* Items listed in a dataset
↓

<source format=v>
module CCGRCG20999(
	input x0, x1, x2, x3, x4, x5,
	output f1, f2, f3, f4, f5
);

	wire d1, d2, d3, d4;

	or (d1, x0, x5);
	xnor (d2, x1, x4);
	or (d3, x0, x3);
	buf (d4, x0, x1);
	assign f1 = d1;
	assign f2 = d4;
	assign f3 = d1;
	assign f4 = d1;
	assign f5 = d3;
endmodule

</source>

↑
↓

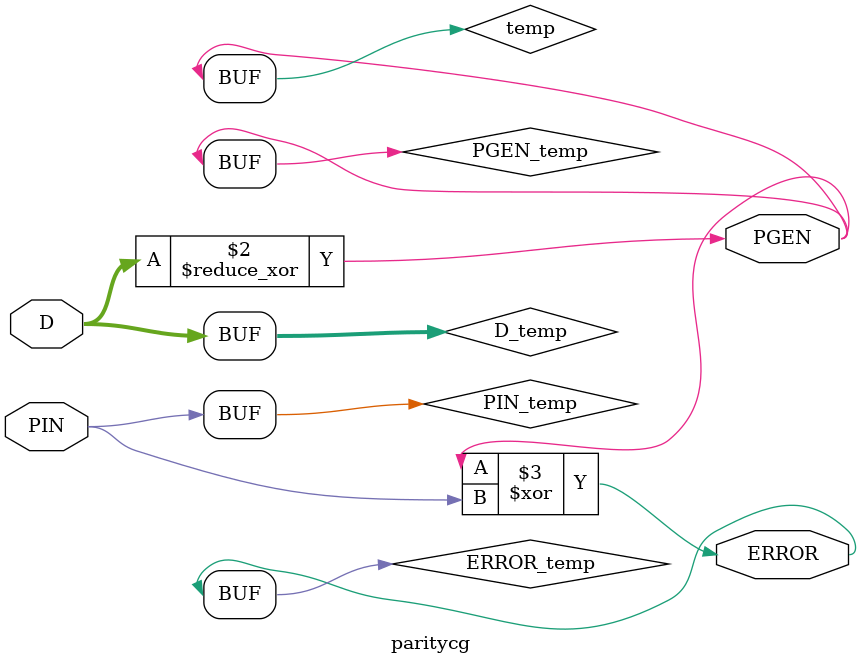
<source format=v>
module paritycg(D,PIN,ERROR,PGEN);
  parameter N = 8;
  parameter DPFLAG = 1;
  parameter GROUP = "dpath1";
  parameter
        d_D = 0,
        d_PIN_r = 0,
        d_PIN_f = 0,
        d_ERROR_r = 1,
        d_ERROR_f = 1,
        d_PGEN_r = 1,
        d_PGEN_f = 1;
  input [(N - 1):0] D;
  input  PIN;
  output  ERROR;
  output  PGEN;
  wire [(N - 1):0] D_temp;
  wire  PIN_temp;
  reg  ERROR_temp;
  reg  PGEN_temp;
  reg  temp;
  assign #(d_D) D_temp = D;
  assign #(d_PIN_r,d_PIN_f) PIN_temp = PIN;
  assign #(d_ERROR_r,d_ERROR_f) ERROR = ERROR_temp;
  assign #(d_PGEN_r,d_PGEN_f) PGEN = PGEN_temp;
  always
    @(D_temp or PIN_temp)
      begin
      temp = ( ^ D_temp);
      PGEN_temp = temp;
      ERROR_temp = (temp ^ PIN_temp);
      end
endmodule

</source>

↑

* Instruction
Reply with nothing except the number of lines in the records that include the word "output".

* Answer box
3